# To do
Give the data again word for word; drop the pictures.
---------- Supplied material
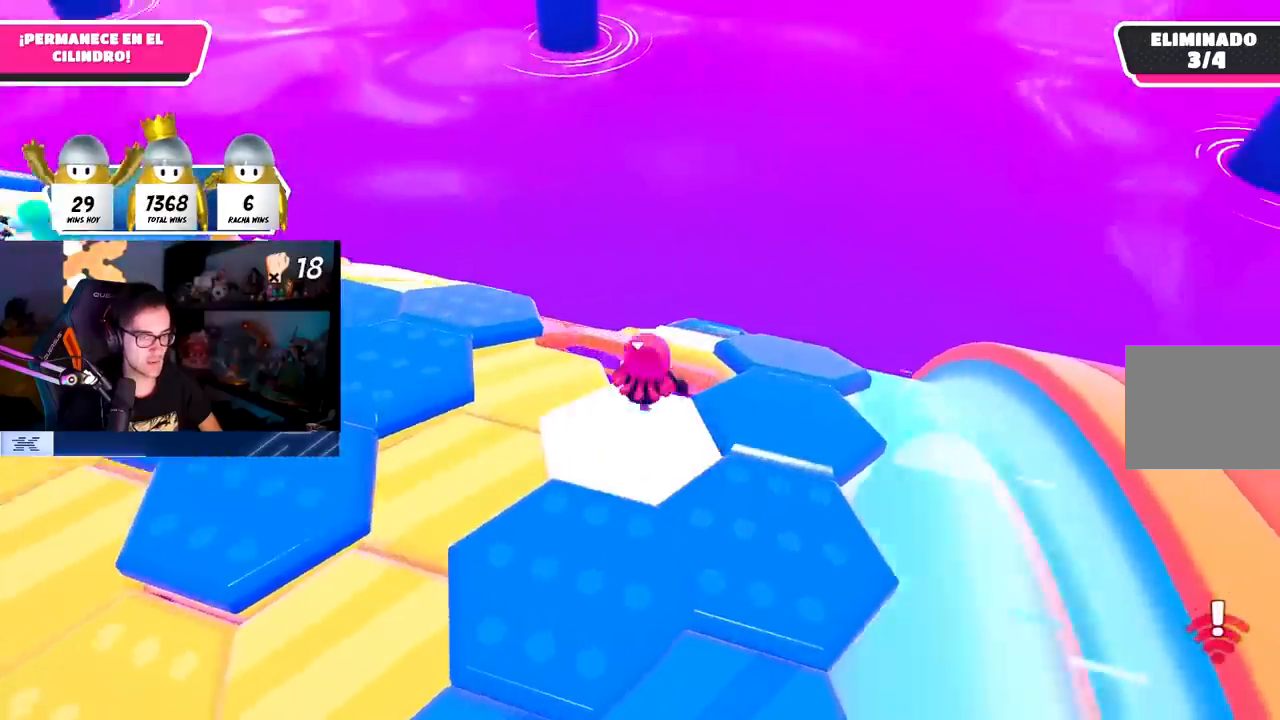
{"buttons": [], "left_stick": "right", "right_stick": "center", "events": [[100, "CROSS", "down"], [267, "CROSS", "up"], [483, "left_stick", "right"]]}
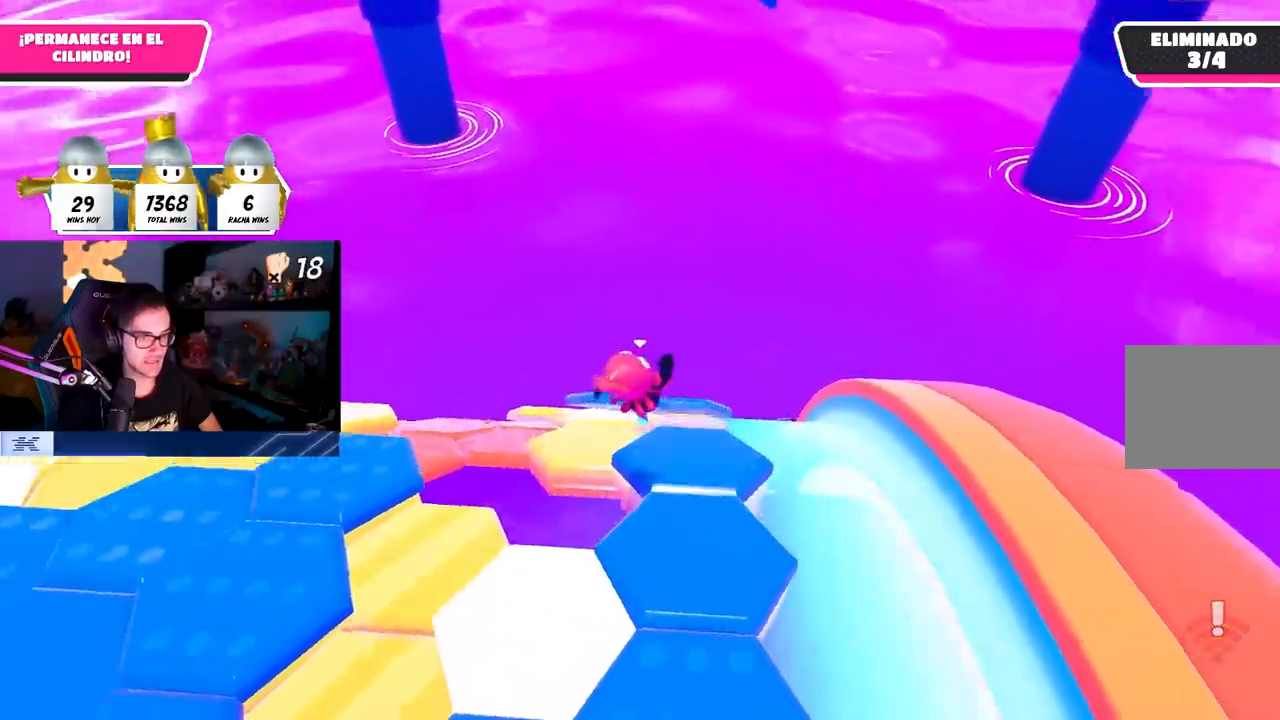
{"buttons": [], "left_stick": "up", "right_stick": "center", "events": [[17, "left_stick", "down-right"], [67, "right_stick", "down-left"], [183, "left_stick", "down-left"], [333, "right_stick", "center"], [417, "left_stick", "up-left"], [483, "left_stick", "up"]]}
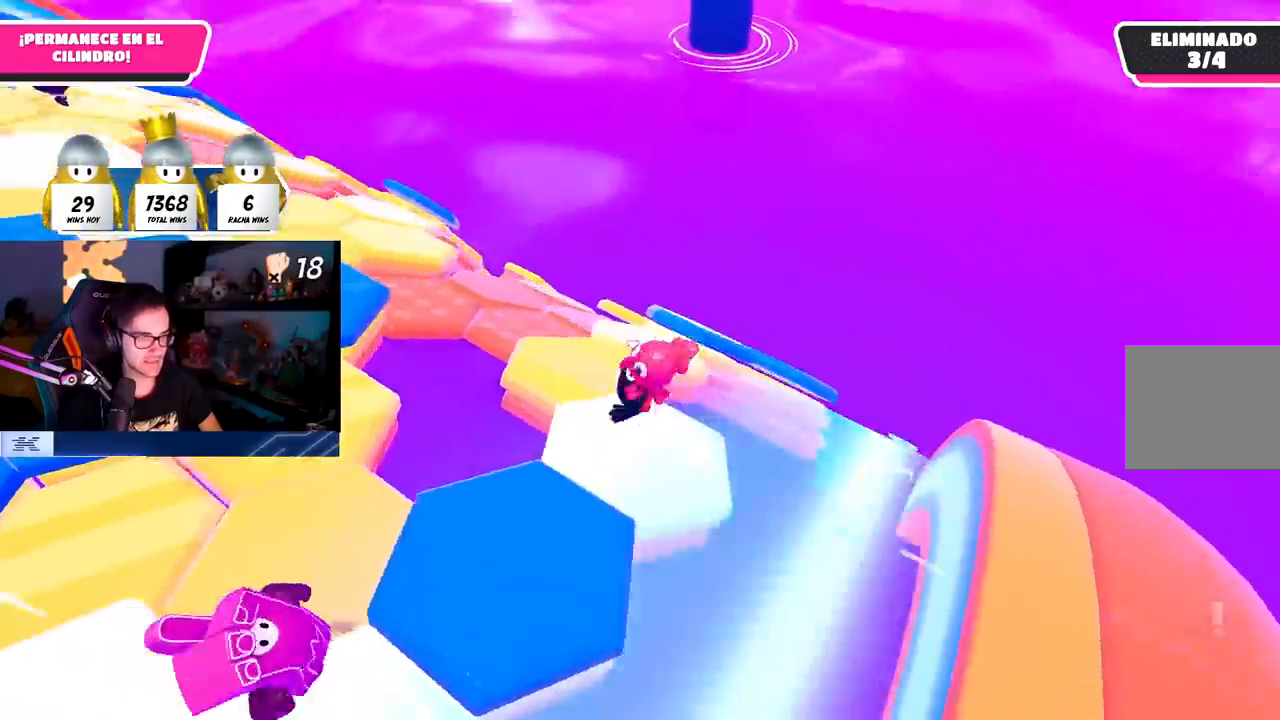
{"buttons": [], "left_stick": "left", "right_stick": "down", "events": [[33, "CROSS", "down"], [150, "CROSS", "up"], [400, "right_stick", "down"], [483, "left_stick", "left"]]}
--------------------
# Solution for this task
{"buttons": [], "left_stick": "right", "right_stick": "center", "events": [[100, "CROSS", "down"], [267, "CROSS", "up"], [483, "left_stick", "right"]]}
{"buttons": [], "left_stick": "up", "right_stick": "center", "events": [[17, "left_stick", "down-right"], [67, "right_stick", "down-left"], [183, "left_stick", "down-left"], [333, "right_stick", "center"], [417, "left_stick", "up-left"], [483, "left_stick", "up"]]}
{"buttons": [], "left_stick": "left", "right_stick": "down", "events": [[33, "CROSS", "down"], [150, "CROSS", "up"], [400, "right_stick", "down"], [483, "left_stick", "left"]]}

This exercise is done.